[Given text Boundary: Start]

Here the filling basic blocks with instructions. Just use previously collected information and copy from start to start of next bb into current bb.

basicBlocksStart = basicBlocksStart.Distinct().ToList();
basicBlocksStart.Sort();
for (int i = 0; i < basicBlocksStart.Count; i++)
{
    var block = new BasicBlock();
    var finish = i == basicBlocksStart.Count - 1 
        ? method.Body.Instructions.Count 
        : basicBlocksStart[i + 1];
    for (int j = basicBlocksStart[i]; j < finish; j++)
    {
        block.Instructions.Add(method.Body.Instructions[j]);
    }

    BasicBlocks.Add(block);
}

And now we need a way to store our graph, back to method body

public void Save(MethodDef method)
{
    method.Body.Instructions.Clear();
    foreach (var block in BasicBlocks)
    {
        foreach (var instr in block.Instructions)
        {
            method.Body.Instructions.Add(instr);
        }
    }
}

This is super basic machinery, but you can use it in simple tools now.

[Given text Boundary: End]
[Records Boundary: Start]

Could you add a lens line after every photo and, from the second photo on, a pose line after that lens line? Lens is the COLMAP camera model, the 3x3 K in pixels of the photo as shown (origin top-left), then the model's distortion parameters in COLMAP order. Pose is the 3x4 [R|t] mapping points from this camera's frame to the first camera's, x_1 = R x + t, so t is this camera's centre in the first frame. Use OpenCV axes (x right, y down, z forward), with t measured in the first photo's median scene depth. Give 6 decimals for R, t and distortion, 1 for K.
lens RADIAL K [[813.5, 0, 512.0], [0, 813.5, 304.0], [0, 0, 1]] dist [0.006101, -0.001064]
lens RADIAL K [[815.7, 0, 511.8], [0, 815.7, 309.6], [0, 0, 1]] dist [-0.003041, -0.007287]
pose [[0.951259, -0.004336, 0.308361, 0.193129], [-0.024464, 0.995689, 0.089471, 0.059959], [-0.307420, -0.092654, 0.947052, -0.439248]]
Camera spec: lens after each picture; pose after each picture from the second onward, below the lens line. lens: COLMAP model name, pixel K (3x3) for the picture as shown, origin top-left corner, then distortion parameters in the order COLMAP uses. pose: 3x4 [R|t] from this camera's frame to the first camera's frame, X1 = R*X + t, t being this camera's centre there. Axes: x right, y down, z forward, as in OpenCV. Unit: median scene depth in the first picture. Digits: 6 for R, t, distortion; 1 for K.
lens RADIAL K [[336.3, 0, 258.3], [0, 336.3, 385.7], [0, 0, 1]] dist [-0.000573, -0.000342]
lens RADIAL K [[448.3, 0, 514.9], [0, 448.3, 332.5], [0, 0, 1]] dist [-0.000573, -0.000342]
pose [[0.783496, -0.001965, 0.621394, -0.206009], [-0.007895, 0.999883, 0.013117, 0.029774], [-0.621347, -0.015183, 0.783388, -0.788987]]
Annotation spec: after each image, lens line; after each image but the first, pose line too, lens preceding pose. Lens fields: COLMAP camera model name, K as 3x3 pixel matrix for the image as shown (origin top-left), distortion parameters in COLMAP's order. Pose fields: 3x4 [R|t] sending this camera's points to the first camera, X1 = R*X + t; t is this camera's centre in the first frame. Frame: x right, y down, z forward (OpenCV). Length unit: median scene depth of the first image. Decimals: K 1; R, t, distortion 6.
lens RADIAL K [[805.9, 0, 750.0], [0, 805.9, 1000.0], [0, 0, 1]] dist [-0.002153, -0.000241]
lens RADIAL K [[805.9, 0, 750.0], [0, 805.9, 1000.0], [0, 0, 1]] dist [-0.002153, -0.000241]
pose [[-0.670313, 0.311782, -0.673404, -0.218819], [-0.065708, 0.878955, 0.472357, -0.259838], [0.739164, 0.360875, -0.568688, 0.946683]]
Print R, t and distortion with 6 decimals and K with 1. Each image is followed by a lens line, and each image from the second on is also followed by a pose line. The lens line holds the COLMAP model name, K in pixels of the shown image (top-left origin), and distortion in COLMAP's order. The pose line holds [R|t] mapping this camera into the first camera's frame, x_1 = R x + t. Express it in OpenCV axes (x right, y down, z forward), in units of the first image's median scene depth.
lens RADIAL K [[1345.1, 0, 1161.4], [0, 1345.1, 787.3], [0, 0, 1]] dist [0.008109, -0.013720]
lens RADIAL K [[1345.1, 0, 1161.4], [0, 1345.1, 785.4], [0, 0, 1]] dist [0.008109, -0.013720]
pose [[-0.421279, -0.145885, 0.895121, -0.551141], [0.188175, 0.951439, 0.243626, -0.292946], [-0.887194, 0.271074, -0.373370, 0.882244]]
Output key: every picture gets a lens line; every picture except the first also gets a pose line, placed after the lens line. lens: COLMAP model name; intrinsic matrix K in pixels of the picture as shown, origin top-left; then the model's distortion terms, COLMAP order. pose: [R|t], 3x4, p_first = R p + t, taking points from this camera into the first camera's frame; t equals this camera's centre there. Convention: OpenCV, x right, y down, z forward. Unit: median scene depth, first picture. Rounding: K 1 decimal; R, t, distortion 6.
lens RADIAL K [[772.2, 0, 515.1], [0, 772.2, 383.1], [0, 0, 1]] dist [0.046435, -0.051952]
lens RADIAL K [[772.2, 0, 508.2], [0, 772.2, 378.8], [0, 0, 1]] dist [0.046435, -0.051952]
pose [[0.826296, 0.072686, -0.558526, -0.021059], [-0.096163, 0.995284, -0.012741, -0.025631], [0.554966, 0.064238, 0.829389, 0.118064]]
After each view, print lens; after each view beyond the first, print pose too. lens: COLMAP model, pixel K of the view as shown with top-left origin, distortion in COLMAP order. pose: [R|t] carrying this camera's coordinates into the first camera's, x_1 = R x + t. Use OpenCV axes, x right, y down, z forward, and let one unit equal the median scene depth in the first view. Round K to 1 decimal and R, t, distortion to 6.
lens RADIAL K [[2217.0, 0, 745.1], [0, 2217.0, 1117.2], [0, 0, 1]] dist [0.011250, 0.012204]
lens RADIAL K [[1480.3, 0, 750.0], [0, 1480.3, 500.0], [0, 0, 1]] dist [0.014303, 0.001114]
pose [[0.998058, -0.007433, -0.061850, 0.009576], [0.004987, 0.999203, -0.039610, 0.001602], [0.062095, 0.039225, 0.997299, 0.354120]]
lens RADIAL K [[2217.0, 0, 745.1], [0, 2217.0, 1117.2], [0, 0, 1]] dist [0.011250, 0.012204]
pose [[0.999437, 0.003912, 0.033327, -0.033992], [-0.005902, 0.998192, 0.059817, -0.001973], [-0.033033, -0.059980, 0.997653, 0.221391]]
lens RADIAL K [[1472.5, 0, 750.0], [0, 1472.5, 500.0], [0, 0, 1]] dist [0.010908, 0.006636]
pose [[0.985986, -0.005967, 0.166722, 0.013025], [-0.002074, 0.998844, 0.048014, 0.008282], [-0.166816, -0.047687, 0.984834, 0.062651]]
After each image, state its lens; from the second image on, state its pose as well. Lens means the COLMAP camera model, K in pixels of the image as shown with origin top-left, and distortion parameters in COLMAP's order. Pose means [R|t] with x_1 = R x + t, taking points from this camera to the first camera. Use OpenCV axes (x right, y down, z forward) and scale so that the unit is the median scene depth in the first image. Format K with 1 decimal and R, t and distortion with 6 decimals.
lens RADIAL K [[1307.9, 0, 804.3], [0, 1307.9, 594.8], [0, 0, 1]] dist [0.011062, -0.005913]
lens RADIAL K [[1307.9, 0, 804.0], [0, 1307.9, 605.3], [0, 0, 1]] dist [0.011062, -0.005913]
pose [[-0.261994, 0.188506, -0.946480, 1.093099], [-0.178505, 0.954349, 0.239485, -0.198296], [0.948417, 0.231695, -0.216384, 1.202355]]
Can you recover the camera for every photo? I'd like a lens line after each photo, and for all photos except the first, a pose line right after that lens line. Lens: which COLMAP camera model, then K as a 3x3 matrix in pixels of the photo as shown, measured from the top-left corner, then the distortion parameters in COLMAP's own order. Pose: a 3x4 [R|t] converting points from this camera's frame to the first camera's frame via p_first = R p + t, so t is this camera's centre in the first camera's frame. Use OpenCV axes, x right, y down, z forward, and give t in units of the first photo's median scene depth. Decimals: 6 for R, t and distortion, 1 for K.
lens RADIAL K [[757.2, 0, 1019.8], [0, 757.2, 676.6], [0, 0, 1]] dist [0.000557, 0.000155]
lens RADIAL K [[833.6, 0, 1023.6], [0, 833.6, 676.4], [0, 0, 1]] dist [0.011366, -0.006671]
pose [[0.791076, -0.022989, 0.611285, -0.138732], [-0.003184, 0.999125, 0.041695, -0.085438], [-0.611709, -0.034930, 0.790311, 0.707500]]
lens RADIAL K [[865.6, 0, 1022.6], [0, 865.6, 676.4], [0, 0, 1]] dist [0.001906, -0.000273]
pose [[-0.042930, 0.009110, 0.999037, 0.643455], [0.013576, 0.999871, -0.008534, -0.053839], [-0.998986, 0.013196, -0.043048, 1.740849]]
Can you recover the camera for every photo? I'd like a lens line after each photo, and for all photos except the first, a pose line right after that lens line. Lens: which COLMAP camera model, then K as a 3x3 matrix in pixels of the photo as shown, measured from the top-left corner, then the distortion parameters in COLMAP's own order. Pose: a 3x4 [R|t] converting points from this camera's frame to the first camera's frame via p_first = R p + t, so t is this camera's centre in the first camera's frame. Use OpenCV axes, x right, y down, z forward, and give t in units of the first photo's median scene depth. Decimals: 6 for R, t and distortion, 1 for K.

[Records Boundary: End]

**Assigned task 1**
Reproduce the part of the basic-block excerpt that runs from "BasicBlocks.Add(block);" to "instr in block.Instructions)".
**Assigned task 2**
Decide whether each statement agrees with the basic-block excerpt, and answer yes or no while quoting the words that settle it: (a) the list of block start positions is sorted before the blocks are filled; (b) the Save method adds instructions to the method body without first removing the ones already there; (c) the writer describes this machinery as advanced.

**Answer box 1**
BasicBlocks.Add(block);
}

And now we need a way to store our graph, back to method body

public void Save(MethodDef method)
{
    method.Body.Instructions.Clear();
    foreach (var block in BasicBlocks)
    {
        foreach (var instr in block.Instructions)

**Answer box 2**
(a) Yes: "basicBlocksStart.Sort();"
(b) No: "method.Body.Instructions.Clear();"
(c) No: "This is super basic machinery"